Marian Elizabeth Hubbard (August 31, 1868 – February 24, 1956) was an American zoologist and associate professor of zoology at Wellesley College, where she taught for over 40 years.

Early life 
Marian Elizabeth Hubbard was born in McGregor, Iowa, to parents Rodolphus and Hanna Hubbard, In 1886 she graduated from McGregor school. She attended Mount Holyoke Female Seminary (now Mount Holyoke College) until 1889 and graduated from the University of Chicago with a B.S. in 1894.

- - -

Written request 1: For each of the following statements, indicate whether it agrees with the biography of Marian Elizabeth Hubbard, answering yes or no and quoting the deciding words: (a) Hubbard taught at Wellesley College for more than four decades; (b) Hubbard received her B.S. from Mount Holyoke in 1894; (c) Hubbard was born in McGregor, Iowa.
Written request 2: According to the biography of Marian Elizabeth Hubbard, why does the name "Mount Holyoke College" appear beside "Mount Holyoke Female Seminary"? Answer in one to three sentences.
Written request 3: Repeat the passage of the biography of Marian Elizabeth Hubbard between "Marian Elizabeth Hubbard (August" and "B.S. in 1894.", inclusive.
The material below is separate from the biography of Marian Elizabeth Hubbard.

Provided data:
- - -

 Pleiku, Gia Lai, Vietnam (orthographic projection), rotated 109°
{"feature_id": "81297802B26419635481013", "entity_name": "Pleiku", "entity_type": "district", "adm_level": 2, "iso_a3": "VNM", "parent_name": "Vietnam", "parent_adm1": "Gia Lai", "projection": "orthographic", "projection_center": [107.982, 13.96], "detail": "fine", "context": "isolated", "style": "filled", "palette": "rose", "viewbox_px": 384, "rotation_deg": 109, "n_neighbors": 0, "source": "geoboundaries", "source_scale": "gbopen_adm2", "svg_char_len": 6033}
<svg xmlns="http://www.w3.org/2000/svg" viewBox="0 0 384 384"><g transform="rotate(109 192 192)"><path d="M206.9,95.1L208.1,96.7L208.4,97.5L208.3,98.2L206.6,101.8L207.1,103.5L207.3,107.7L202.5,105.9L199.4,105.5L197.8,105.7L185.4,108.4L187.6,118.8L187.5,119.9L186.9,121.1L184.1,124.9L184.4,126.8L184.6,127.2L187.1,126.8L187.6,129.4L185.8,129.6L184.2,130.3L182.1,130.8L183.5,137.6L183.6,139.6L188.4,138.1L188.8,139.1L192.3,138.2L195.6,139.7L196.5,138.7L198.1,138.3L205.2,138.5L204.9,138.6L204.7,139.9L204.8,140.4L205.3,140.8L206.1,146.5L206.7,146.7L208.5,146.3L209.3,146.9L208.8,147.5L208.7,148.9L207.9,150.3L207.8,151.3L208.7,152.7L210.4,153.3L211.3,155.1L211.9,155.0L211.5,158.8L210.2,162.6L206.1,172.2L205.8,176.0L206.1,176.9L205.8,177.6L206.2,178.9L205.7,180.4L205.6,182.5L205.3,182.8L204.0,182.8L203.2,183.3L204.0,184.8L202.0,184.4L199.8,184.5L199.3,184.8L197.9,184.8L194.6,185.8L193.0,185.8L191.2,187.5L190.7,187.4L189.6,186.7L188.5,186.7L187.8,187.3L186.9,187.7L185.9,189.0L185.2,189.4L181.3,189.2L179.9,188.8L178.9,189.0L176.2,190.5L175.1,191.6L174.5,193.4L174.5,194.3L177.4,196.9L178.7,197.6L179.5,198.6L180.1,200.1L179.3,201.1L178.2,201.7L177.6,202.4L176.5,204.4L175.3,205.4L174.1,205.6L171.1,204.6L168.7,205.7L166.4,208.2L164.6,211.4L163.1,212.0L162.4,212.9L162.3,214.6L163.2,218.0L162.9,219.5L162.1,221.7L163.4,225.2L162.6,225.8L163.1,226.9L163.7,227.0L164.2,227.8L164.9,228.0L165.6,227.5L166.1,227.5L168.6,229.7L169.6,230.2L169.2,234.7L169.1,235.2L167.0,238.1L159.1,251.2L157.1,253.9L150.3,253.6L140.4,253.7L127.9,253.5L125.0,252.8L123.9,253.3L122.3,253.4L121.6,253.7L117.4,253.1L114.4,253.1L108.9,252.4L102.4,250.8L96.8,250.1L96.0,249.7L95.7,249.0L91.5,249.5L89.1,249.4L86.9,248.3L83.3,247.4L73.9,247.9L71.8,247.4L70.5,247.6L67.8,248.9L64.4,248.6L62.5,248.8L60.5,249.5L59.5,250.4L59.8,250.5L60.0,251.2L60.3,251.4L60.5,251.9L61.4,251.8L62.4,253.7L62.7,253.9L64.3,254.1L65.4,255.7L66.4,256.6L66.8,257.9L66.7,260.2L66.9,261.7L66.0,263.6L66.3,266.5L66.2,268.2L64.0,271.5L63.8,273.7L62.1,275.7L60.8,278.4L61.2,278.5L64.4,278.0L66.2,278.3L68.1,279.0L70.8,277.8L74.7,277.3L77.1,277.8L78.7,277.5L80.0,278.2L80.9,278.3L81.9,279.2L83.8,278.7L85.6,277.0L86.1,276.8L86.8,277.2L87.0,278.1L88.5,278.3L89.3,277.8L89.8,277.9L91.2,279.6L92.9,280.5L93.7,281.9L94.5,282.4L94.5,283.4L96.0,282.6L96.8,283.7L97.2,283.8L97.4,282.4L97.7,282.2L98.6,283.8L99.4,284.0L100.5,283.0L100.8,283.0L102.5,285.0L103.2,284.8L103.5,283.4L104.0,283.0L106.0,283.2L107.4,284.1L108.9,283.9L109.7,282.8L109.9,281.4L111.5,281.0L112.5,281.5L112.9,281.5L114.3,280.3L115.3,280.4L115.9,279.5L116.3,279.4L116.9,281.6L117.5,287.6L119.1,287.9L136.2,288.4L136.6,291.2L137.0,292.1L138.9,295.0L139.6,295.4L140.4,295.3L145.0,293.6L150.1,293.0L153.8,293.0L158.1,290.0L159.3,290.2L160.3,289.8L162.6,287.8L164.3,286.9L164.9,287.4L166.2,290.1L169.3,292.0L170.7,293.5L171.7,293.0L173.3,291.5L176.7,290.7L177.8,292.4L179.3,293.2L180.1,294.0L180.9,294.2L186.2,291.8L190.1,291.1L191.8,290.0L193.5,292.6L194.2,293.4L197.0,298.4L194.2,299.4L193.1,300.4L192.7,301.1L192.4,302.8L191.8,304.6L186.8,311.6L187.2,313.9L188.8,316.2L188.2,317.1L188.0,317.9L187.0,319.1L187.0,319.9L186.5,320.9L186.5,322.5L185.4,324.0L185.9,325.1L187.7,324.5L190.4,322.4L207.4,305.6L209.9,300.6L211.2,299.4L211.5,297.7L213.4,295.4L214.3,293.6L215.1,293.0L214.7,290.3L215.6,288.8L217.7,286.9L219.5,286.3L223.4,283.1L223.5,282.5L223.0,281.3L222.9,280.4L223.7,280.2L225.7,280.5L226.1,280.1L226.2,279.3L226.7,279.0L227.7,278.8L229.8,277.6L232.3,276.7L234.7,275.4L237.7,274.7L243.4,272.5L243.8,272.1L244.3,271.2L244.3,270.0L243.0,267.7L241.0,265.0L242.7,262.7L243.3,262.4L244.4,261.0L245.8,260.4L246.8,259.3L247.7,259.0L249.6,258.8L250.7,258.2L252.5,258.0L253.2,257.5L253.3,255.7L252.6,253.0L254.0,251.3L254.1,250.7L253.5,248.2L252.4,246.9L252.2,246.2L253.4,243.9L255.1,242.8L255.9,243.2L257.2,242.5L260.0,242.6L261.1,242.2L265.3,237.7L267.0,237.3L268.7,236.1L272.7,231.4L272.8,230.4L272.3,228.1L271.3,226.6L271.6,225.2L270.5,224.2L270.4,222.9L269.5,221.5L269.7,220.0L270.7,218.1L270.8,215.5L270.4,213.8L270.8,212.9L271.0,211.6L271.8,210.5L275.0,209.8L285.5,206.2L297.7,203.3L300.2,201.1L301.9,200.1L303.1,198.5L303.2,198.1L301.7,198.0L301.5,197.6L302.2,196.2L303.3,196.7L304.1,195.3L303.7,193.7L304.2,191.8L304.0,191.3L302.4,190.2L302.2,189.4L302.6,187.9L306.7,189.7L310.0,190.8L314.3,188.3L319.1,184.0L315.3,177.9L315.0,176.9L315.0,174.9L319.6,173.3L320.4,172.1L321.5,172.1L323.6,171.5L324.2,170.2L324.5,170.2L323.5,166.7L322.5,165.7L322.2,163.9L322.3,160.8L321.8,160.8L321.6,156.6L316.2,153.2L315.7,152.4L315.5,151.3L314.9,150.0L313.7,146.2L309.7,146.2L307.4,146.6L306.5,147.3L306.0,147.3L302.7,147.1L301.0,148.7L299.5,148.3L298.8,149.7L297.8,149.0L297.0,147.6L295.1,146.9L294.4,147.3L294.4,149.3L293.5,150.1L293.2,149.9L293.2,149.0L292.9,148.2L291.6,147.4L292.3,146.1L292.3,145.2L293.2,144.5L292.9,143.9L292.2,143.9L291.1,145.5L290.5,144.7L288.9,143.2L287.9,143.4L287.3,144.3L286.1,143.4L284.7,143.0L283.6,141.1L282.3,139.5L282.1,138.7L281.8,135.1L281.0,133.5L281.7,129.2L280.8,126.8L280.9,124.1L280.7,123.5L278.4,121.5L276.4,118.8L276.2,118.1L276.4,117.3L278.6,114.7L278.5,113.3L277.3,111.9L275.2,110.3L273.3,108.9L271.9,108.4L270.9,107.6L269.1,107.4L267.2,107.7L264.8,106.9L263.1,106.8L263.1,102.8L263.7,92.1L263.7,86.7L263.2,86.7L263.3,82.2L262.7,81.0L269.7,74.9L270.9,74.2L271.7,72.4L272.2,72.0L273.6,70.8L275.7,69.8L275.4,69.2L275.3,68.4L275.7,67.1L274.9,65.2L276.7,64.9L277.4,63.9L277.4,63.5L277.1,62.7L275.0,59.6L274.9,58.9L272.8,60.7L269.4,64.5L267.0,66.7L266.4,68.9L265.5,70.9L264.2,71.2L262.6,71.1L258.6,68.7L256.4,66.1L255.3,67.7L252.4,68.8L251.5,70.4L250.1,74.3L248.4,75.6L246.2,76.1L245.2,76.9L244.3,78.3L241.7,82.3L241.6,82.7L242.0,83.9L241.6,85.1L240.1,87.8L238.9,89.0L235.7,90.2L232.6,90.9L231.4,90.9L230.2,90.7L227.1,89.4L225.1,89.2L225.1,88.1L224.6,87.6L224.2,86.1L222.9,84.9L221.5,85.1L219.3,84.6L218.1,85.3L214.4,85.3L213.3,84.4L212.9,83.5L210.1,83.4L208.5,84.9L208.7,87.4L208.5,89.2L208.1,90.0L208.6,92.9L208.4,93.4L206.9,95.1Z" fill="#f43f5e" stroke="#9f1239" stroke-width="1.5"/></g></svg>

- - -

Full response 1:
(a) Yes: "where she taught for over 40 years."
(b) No: "graduated from the University of Chicago with a B.S. in 1894."
(c) Yes: "was born in McGregor, Iowa."

Full response 2: Hubbard attended the institution when it was called Mount Holyoke Female Seminary. The parenthetical shows that this same institution now carries the name Mount Holyoke College.

Full response 3:
Marian Elizabeth Hubbard (August 31, 1868 – February 24, 1956) was an American zoologist and associate professor of zoology at Wellesley College, where she taught for over 40 years.

Early life 
Marian Elizabeth Hubbard was born in McGregor, Iowa, to parents Rodolphus and Hanna Hubbard, In 1886 she graduated from McGregor school. She attended Mount Holyoke Female Seminary (now Mount Holyoke College) until 1889 and graduated from the University of Chicago with a B.S. in 1894.